Ever since I got a cool book on knitting for beginners from my former roommate three Christmases ago, I have been trying to teach myself to knit. I commandeered my mom’s stash of needles, yarns and other miscellaneous knitting tools and started project after project, many of which remain incomplete. Why? Knitting is a hard craft to learn when you’ve been trained to crochet for most of your life. I won’t go into all the nitty-gritty details, but basically, I had such a hard time trying to maneuver two needles and made many mistakes along the way that I would give up, try again, give up and try again.

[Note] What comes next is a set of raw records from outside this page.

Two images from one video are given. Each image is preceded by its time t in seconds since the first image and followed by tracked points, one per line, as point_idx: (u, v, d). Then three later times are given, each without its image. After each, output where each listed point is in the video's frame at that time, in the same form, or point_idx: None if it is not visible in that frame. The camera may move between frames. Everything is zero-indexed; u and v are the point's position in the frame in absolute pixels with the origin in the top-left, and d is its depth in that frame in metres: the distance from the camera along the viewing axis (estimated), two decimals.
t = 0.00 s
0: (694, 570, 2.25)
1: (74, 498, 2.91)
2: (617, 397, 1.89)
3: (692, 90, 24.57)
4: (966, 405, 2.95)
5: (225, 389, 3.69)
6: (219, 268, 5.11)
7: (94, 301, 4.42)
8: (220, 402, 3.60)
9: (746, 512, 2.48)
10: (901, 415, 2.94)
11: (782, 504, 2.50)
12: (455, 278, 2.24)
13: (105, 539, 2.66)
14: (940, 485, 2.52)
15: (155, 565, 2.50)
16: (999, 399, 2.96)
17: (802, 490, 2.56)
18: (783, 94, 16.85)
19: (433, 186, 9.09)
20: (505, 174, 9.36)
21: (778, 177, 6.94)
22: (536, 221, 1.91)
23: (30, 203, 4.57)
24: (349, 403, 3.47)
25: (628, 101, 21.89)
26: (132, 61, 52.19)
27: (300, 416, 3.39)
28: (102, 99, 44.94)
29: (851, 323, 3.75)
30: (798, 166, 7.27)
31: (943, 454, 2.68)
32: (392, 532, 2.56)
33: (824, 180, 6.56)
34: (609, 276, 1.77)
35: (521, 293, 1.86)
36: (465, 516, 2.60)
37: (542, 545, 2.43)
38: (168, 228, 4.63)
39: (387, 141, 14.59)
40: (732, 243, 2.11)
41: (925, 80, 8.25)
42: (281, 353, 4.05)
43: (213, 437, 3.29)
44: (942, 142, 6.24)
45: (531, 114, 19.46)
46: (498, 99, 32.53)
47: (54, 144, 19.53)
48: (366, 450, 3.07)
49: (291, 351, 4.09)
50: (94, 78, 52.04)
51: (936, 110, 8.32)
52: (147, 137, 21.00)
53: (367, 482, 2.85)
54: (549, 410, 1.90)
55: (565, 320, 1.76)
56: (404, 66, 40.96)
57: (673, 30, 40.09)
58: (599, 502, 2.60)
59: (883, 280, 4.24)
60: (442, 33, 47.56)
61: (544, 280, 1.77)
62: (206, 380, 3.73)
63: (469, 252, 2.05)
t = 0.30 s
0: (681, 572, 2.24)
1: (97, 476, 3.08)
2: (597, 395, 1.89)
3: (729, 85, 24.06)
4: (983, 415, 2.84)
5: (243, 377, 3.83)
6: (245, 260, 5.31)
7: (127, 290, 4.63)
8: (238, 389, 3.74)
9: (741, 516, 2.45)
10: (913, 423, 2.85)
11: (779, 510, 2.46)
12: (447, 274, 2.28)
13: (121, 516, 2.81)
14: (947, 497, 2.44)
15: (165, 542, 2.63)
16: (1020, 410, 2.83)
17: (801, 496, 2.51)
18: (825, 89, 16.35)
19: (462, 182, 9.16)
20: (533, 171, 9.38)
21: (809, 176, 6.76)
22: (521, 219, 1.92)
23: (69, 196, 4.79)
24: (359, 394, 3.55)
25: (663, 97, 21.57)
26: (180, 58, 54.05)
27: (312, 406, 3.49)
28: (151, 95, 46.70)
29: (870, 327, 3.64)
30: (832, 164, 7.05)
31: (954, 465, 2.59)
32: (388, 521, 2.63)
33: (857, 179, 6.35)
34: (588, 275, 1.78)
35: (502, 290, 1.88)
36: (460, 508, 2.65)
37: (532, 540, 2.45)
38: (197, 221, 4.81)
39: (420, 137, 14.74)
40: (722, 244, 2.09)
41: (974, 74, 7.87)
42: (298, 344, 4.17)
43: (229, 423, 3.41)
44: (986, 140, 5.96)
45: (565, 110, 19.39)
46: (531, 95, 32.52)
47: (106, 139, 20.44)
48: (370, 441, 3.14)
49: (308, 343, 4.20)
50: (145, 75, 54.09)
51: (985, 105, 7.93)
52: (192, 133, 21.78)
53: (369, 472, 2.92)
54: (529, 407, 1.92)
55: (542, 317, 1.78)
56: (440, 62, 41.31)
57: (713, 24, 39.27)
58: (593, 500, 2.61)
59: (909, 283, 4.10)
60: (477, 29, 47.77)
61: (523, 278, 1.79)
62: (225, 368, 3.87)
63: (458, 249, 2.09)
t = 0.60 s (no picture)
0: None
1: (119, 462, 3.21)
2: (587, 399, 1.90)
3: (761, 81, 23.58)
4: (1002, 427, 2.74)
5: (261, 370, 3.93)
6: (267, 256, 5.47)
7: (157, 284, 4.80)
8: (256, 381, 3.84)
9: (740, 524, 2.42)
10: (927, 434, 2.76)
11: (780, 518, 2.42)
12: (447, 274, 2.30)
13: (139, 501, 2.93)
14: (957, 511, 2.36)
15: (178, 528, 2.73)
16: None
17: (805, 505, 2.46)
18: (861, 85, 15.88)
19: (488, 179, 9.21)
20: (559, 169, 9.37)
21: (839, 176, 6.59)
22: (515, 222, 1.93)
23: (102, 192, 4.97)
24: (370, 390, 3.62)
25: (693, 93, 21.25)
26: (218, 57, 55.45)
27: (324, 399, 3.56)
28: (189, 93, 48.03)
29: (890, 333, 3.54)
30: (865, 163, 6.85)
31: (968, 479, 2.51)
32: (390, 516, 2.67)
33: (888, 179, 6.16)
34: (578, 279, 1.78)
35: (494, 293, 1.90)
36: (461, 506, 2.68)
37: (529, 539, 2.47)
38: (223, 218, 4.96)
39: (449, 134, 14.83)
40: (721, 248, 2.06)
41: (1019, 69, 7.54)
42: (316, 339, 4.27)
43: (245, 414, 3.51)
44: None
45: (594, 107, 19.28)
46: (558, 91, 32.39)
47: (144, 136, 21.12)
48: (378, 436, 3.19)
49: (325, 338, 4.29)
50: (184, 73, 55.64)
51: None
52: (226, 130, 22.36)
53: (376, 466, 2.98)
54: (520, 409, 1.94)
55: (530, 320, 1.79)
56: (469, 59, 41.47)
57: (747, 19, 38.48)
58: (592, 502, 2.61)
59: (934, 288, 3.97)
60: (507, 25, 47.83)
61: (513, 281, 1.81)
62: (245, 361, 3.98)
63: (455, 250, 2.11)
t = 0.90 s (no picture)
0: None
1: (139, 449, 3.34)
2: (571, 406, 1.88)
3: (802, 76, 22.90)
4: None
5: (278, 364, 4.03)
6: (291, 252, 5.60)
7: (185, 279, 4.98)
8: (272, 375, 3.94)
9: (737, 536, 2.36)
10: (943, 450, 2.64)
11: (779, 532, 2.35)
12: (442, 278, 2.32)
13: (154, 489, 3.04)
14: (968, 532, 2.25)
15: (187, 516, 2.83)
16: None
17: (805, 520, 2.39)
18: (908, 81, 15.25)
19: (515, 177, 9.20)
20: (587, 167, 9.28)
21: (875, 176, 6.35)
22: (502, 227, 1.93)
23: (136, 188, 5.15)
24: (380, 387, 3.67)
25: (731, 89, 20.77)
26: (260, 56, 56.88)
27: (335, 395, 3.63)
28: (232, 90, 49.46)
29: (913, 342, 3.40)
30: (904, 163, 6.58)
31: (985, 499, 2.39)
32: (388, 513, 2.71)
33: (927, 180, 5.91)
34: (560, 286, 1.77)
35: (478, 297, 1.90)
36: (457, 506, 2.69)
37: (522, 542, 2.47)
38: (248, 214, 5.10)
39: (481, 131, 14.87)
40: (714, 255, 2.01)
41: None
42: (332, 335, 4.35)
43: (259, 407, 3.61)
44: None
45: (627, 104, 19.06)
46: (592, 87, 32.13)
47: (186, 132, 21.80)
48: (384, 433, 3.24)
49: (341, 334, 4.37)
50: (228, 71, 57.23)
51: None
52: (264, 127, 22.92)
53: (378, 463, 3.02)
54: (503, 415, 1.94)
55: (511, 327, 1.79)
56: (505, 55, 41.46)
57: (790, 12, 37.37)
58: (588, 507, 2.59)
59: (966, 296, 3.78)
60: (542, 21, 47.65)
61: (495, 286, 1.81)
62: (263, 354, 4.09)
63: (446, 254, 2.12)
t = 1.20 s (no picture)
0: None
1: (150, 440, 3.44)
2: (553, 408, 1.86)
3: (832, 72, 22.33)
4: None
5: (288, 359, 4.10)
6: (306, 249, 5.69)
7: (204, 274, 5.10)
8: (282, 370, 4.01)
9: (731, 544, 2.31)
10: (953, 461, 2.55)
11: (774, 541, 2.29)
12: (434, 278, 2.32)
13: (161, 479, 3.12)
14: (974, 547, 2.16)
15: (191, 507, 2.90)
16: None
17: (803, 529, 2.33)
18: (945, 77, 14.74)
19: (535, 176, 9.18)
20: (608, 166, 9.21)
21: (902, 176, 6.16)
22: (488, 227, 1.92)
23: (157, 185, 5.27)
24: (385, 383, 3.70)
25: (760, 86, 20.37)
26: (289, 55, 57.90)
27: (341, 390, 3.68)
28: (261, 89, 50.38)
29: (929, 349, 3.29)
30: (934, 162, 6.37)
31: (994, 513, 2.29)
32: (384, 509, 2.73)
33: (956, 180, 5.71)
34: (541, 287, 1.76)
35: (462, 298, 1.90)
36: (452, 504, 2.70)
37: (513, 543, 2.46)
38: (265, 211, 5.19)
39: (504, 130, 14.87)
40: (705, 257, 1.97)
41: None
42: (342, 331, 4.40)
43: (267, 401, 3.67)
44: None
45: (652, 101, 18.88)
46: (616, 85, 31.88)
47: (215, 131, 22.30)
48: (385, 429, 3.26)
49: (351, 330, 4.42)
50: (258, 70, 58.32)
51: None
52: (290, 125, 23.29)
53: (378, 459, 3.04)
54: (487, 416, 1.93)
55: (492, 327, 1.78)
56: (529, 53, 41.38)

This week, I decided to try again. I am disassembling a crochet sweater that I tried to make for DL (see below for the back story on that fiasco), and am making a knit, sleeveless sweater for myself. This has become my commuter project. So far, so good. The right side of my brain is overjoyed that it’s being put to use, while the left side is enjoying the break. We’ll see how long this lasts…

Back-story on DL’s Sweater:
So last year, I decided to make a sweater for my boyfriend. It sounds sweet, but it was more of a sweat and tears project, if you ask me. After spending a few days on deciding whether to knit or crochet it (no doubt, knitting works much better for clothing; however, I just work faster with a crochet needle), I took the easy way out and choose crochet. This was the first of many critical mistakes in making this doomed project. Long story short, the almost-finished sweater weighs about 20lbs and the sleeves extend four inches form DL’s fingertips. After he tried it on the first time, I quickly came to terms with the fact that it looked horrible and that he would never wear it. So for about a year, it sat in my unfinished project pile. This is what I learned and what I hope to avoid this time around:

  1. Even if you find a pattern, don’t crochet sweaters. The finished product usually looks weird.
  2. Always check your gauge!
  3. Don’t knit during a heat wave. Your project will feel like blanket and you will be miserable.
  4. Measure as you go, not when the project is almost done!